To visualize the article embeddings (and reduce their dimensionality for clustering downstream), the code initializes a `PaCMAP` object and uses it to project the embeddings into 2 components (because we want to create a 2-dimensional map).

In [None]:
# PaCMAP dimensionality reduction
pacmap_model = pacmap.PaCMAP(n_components=2, n_neighbors=50, MN_ratio=3, FP_ratio=10.0, distance="angular")
lyt = pacmap_model.fit_transform(embeddings)

### Clustering
We will next perform hierarchical clustering using Euclidean distance. We first computes pairwise distances with 'pdist', then build a linkage matrix using the complete linkage method (which considers the furthest pairwise distance between clusters). Finally, we form clusters by cutting the hierarchy to produce a specified number of clusters (in 't = ...').

In [None]:
#Hierarchical clustering
distance_matrix = pdist(lyt, metric='euclidean')
Z = linkage(distance_matrix, method='complete')
clustering = fcluster(Z, t=3, criterion='maxclust')  # t = ... indicates the number of clusters

### Plotting

These clusters can then be visualized:


In [None]:
#set random seed for reproducibility
np.random.seed(42)
jitter = np.random.normal(scale=.3, size=lyt.shape)
plt.figure(figsize=(8, 6))
plt.scatter(lyt[:, 0] + jitter[:, 0], lyt[:, 1] + jitter[:, 1], c=clustering, cmap="Set1", s=20)

# Label cluster centers
for cluster_id in np.unique(clustering):
    idx = np.where(clustering == cluster_id)[0]
    cx, cy = lyt[idx, 0].mean(), lyt[idx, 1].mean()
    plt.text(cx, cy, str(cluster_id), color='black', fontsize=10, ha='center')

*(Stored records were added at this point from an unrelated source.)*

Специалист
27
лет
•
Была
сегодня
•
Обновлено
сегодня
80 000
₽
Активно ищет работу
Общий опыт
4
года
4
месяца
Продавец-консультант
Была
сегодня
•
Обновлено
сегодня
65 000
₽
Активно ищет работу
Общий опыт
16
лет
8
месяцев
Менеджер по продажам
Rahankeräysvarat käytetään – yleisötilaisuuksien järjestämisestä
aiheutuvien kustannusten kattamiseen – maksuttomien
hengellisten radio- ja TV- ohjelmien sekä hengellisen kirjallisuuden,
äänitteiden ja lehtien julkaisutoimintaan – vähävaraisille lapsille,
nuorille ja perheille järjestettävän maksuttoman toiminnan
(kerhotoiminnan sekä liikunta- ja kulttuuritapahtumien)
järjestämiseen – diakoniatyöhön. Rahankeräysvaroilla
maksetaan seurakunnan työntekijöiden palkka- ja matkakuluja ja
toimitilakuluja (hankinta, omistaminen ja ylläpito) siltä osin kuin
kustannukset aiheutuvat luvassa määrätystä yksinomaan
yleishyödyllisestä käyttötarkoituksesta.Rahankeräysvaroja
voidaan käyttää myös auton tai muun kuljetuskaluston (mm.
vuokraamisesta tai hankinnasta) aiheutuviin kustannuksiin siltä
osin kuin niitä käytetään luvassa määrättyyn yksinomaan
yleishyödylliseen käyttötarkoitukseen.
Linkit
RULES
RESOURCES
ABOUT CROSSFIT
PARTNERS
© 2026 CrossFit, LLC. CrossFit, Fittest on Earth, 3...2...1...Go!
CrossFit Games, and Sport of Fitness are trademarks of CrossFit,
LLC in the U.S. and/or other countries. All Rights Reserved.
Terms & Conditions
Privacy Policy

plt.title("PaCMAP + Hierarchical Clustering on Sentence Embeddings")
plt.axis('off')

#to save the plot if needed (remove # from code lines)
#generate current timestamp
timestamp = datetime.now().strftime("%H-%M-%S")

#create dynamic filename including time
#feel free to choose a more meaningful name
filename = f"clusters_pacmap_{timestamp}.png"

#save plot
plt.savefig(filename, dpi=300, bbox_inches='tight')

#show plot
plt.show()

### Tasks

**TASK 1**: Try out different numbers of clusters and have a look how the map changes (in the clustering = fcluster...() line you will need to change the t = ... argument). What number do you think works well for the visualization?

**TASK 2:** Sample about 1,000 articles from the beginning of the database and re-run the analysis. How does the map change?

You will have to modify this line:

```
data_sample = data[data['Year'] > 2021].reset_index(drop=True)
```



***Task 3:*** Some article clusters sometimes seem appear more isolated than other. What may be the reason for this?